So what's your answer Cameron? How do we solve a problem that society doesn't seem to have the stomach to solve? Do you have a solution?
recycling an old idea? Australia and America (now USA) once were the distant lands where the criminals were shipped out of Europe. Stalinist regime sent out the undesirables to the islands of Gulag. Time to fix the ills of our societies by building sound social structure (with health services for all, including children and the mentally ill) and NOT through fascism.

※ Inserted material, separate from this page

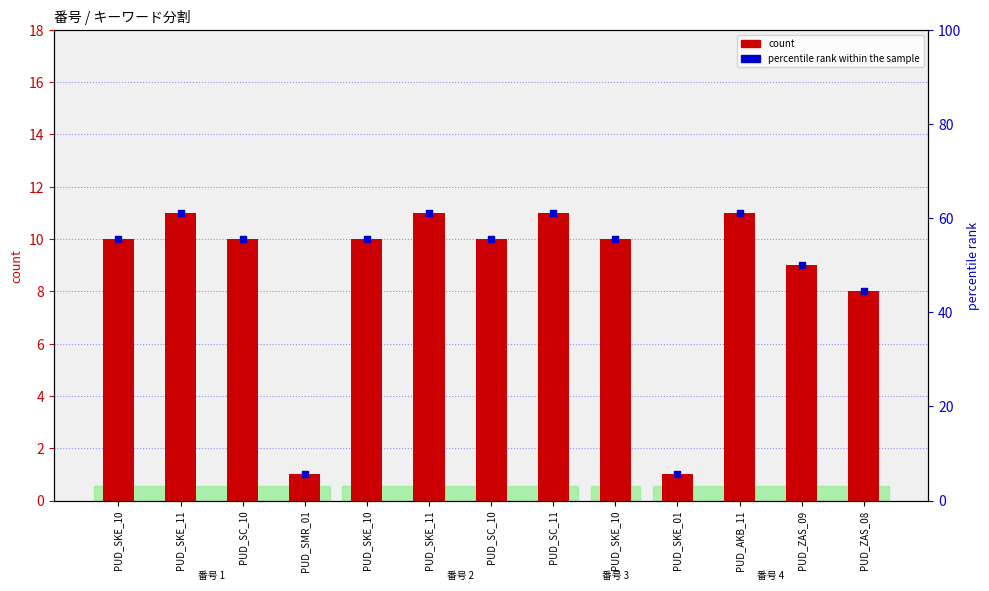

Which series reaches the maximum Y coordinate?

percentile rank within the sample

Simple. Cease government control of public protection, theyre not good at it anyway because they arrive after the crime. Allow the citizenry of this great country the right to bear arms and protect themselves from evil men. By disarming the public, only law-abiding citizens are unarmed thus the evildoers are unafraid; they know there is no opposition to their violence. If more violent offenders were stopped during the commission of a crime by the victims, there would be a deterrent that does not exist today, we would likely see different choices being made, and if not, we would see a reduction is jailed violent offenders and more gravestones.
Murph
"Time to fix the ills of our societies by building sound social structure (with health services for all, including children and the mentally ill)."
Talk about an old idea... I wish we could do what you suggest, but we've proven that we don't have the will to do that. So now that we've proven that we're incapable of that, what do you propose?
And hey, if we ship a bunch of people off to some island and it turns into Australia, that wouldn't be such a bad thing. Meanwhile, if we as a society are incapable of dealing with dangerous misfits, maybe it's best they not be in our society at all.
I like your thinking. But a better use of these people would be to make them work to pay for their keep - much like the rest of us have to.
They work in secure factories producing simple consumer goods whilst they serve out their sentances. The money that they would normally earn from this if they were free would be taxed at 90% and the balance given to them. The 90% would then be used to fund the prison service and help to support the dependents of their vitims.